2008-06-03 11:06:17

by Michael Kerrisk

[permalink] [raw]
Subject: Re: [PATCH] utimensat() non-conformances and fixes [v3]

Hi Miklos,

> 2) I've found yet another divergence from the spec -- but this
> was in the original implementation, rather than being
> something that has been introduced. In do_futimes() there is
>
> if (!times && !(file->f_mode & FMODE_WRITE))
> write_error = -EACCES;
>
> However, the check here should not be against the f_mode (file access
> mode), but the against actual permission of the file referred to by
> the underlying descriptor. This means that for the do_futimes() +
> times==NULL case, a set-user-ID root program could open a file
> descriptor O_RDWR/O_WRONLY for which the real UID does not have write
> access, and then even after reverting the the effective UID, the real
> user could still update file.
>
> I'm not sure of the correct way to get the required nameidata (to do a
> vfs_permission() call) from the file descriptor. Can you give me a
> tip there?

Could you point me at the right way of doing this?

Cheers,

Michael


2008-06-03 11:13:29

by Miklos Szeredi

[permalink] [raw]
Subject: Re: [PATCH] utimensat() non-conformances and fixes [v3]

> > I'm not sure of the correct way to get the required nameidata (to do a
> > vfs_permission() call) from the file descriptor. Can you give me a
> > tip there?
>
> Could you point me at the right way of doing this?

You don't need nameidata for this at all. Just call permission() with
a NULL nameidata.

Ugly API? Yes, will be cleaned up if we manage to find some common
ground with the VFS maintainers.

Miklos

2008-06-03 11:22:45

by Al Viro

[permalink] [raw]
Subject: Re: [PATCH] utimensat() non-conformances and fixes [v3]

On Tue, Jun 03, 2008 at 01:13:00PM +0200, Miklos Szeredi wrote:
> > > I'm not sure of the correct way to get the required nameidata (to do a
> > > vfs_permission() call) from the file descriptor. Can you give me a
> > > tip there?
> >
> > Could you point me at the right way of doing this?
>
> You don't need nameidata for this at all. Just call permission() with
> a NULL nameidata.
>
> Ugly API? Yes, will be cleaned up if we manage to find some common
> ground with the VFS maintainers.

As soon as I'm done with sysctls...

- [MATERIAL]:

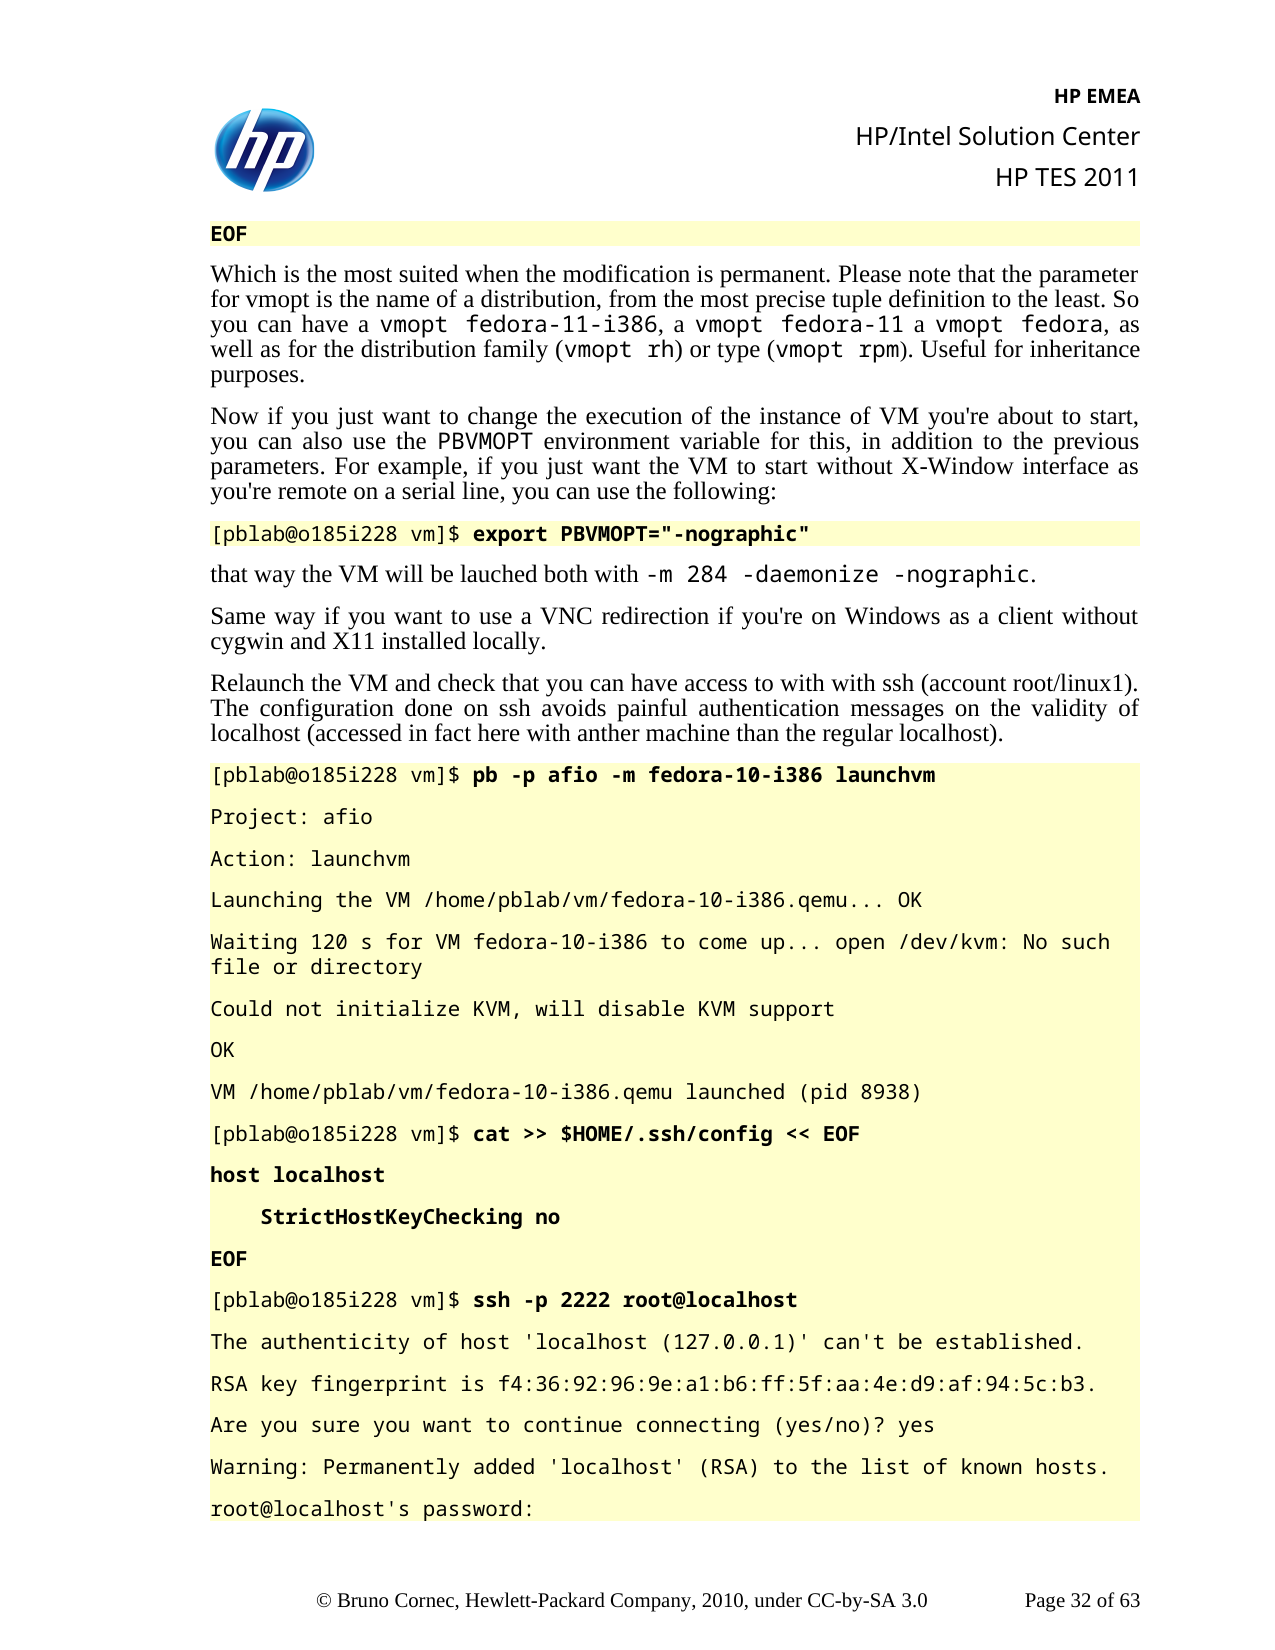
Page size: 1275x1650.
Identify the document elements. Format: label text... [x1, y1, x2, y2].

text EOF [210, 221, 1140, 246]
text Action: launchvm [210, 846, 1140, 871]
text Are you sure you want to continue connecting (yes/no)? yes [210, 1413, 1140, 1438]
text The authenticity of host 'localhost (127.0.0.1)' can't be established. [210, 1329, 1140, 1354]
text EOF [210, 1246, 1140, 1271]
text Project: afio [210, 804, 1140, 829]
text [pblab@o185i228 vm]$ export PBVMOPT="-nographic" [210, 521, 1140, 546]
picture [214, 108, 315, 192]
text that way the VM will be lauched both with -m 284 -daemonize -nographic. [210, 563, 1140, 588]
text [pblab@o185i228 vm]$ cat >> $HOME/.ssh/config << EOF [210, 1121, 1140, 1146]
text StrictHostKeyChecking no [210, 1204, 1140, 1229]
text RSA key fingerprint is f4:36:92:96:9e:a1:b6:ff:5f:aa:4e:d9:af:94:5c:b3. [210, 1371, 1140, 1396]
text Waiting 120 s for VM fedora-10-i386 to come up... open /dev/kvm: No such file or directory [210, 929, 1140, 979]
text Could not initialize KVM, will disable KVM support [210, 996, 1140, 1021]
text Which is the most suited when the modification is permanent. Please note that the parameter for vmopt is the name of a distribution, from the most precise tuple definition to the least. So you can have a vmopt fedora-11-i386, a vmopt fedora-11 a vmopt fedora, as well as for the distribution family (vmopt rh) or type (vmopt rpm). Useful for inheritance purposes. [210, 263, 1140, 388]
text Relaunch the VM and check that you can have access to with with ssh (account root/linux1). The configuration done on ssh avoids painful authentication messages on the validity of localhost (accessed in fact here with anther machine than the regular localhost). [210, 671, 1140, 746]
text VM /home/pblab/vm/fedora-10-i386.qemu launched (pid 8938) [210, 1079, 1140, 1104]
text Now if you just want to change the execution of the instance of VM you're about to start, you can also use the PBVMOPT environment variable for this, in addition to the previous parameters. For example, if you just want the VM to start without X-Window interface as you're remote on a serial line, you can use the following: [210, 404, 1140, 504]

- [LIST OF TASKS]:
(a) Copy the passage of the utimensat() thread from "by Michael Kerrisk" to "(!times && !(file->f_mode & FMODE_WRITE))", reproducing it word for word.
(b) Render this sentence from the utimensat() thread in Spanish: "You don't need nameidata for this at all."

- [COMPLETED EXERCISE]:
(a)
by Michael Kerrisk

[permalink] [raw]
Subject: Re: [PATCH] utimensat() non-conformances and fixes [v3]

Hi Miklos,

> 2) I've found yet another divergence from the spec -- but this
> was in the original implementation, rather than being
> something that has been introduced. In do_futimes() there is
>
> if (!times && !(file->f_mode & FMODE_WRITE))

(b) No necesitas nameidata para esto en absoluto.